───── Exercise input

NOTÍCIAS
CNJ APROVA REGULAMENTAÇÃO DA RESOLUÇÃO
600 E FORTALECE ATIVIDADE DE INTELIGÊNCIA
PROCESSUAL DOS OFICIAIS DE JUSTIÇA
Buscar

──────────

» **Problem to solve**: Please copy the whole of the material exactly as written.

» **Result of the exercise**:
NOTÍCIAS
CNJ APROVA REGULAMENTAÇÃO DA RESOLUÇÃO
600 E FORTALECE ATIVIDADE DE INTELIGÊNCIA
PROCESSUAL DOS OFICIAIS DE JUSTIÇA
Buscar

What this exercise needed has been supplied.